§ TASK DETAILS
Please write out every record exactly, but keep any images out of it.

§ DATA PROVIDED

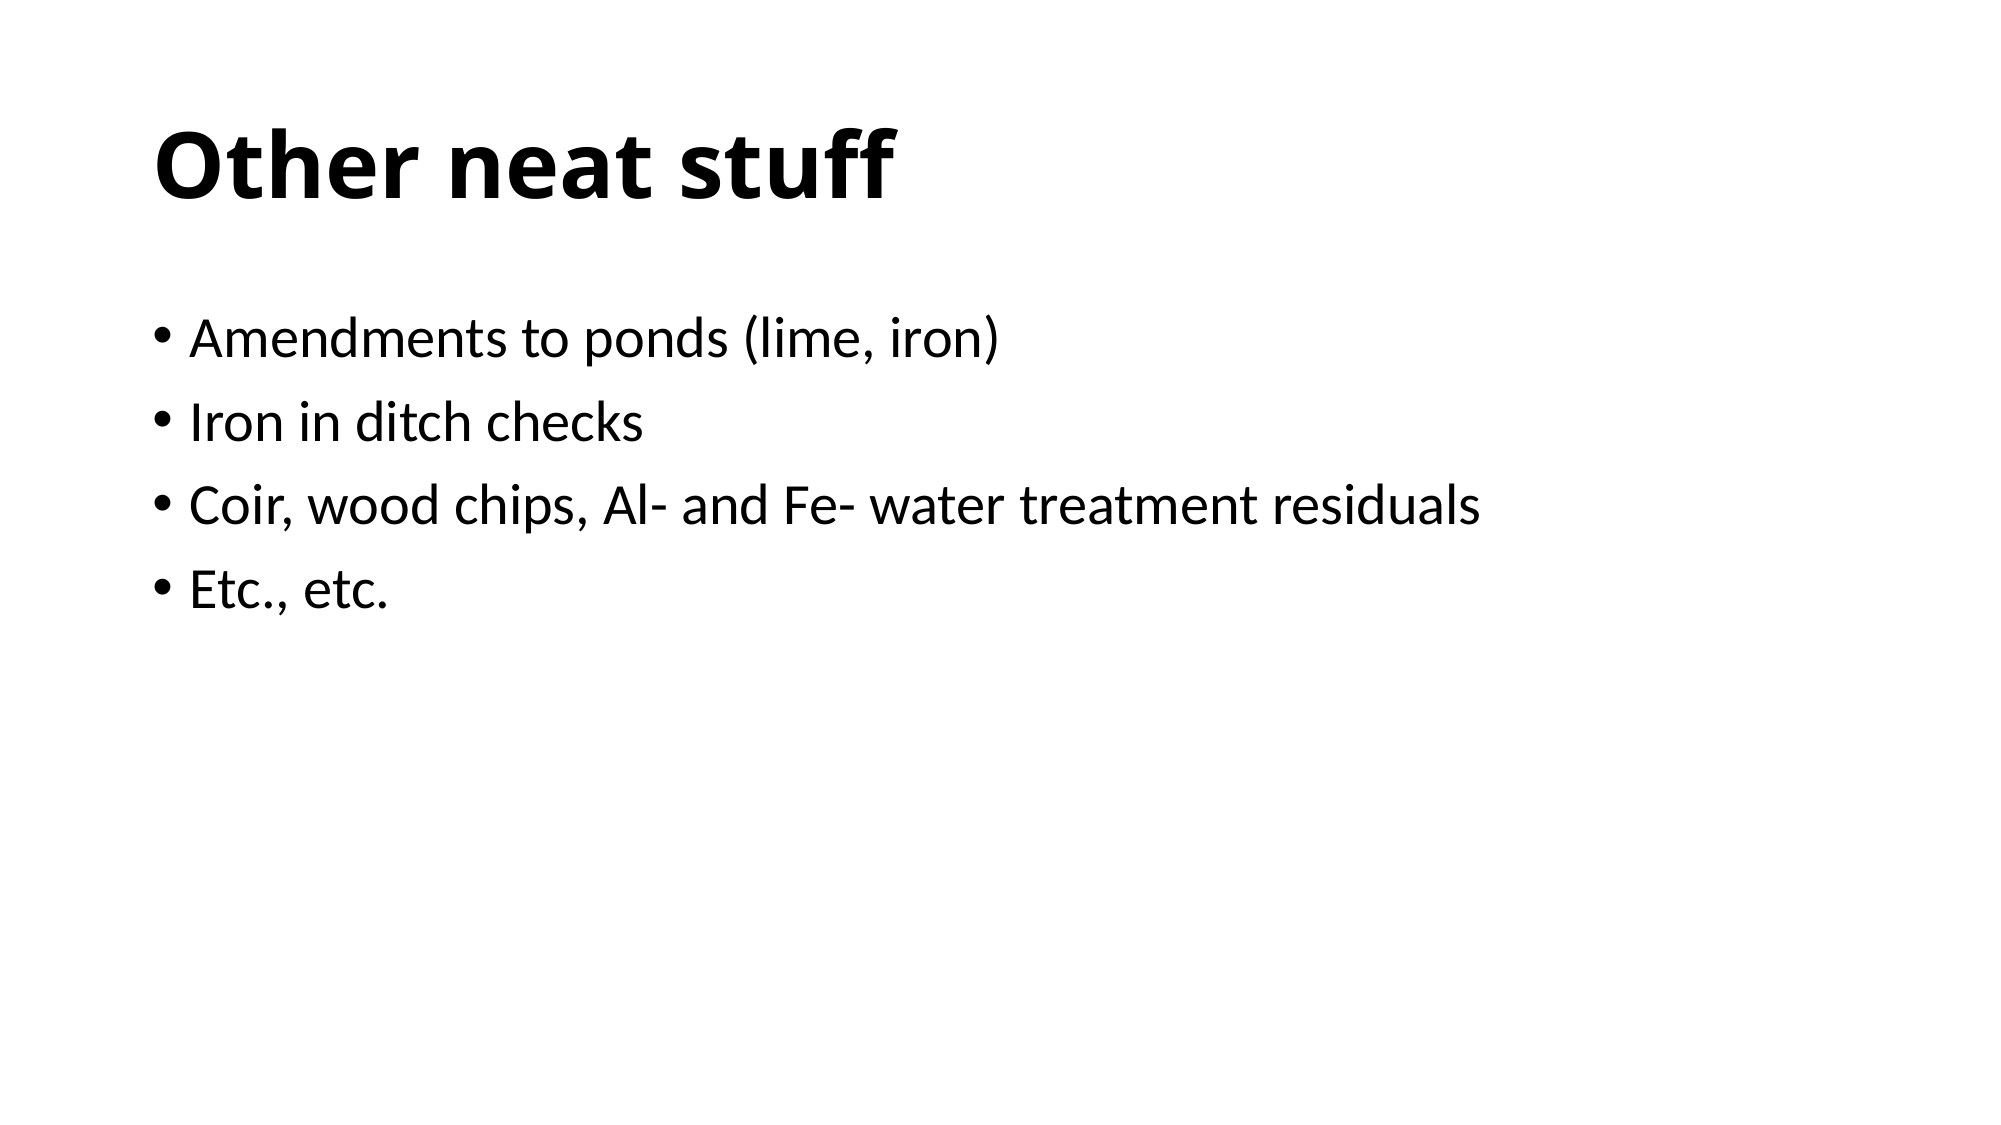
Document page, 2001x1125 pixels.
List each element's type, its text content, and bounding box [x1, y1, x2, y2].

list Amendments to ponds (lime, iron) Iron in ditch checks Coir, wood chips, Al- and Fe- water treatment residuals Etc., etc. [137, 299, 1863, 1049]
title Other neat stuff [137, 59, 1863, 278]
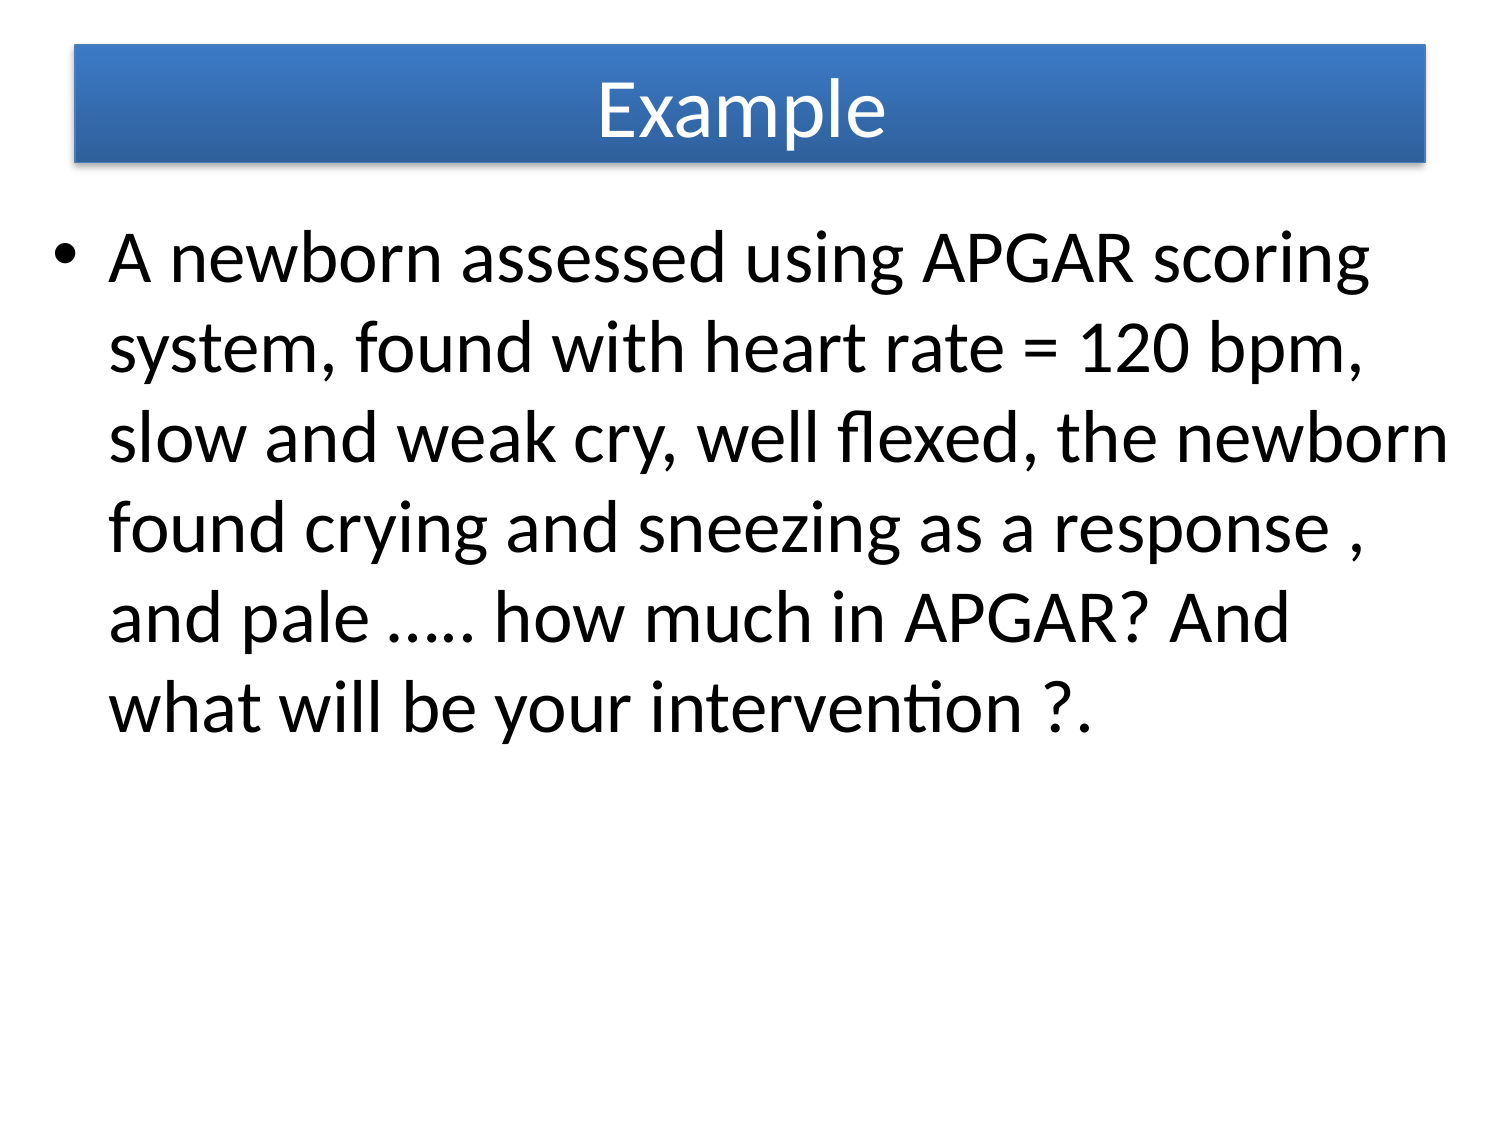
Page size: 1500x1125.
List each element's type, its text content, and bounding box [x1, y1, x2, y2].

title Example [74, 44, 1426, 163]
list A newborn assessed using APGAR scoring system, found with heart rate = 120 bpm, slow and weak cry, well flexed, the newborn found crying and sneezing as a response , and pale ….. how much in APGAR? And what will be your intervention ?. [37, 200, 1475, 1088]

§ SOLUTION FOR THIS EXERCISE
Document page, 2001x1125 pixels.
List each element's type, its text content, and bounding box [x1, y1, x2, y2].

list Amendments to ponds (lime, iron) Iron in ditch checks Coir, wood chips, Al- and Fe- water treatment residuals Etc., etc. [137, 299, 1863, 1049]
title Other neat stuff [137, 59, 1863, 278]
Page size: 1500x1125.
List each element's type, its text content, and bounding box [x1, y1, x2, y2].

title Example [74, 44, 1426, 163]
list A newborn assessed using APGAR scoring system, found with heart rate = 120 bpm, slow and weak cry, well flexed, the newborn found crying and sneezing as a response , and pale ….. how much in APGAR? And what will be your intervention ?. [37, 200, 1475, 1088]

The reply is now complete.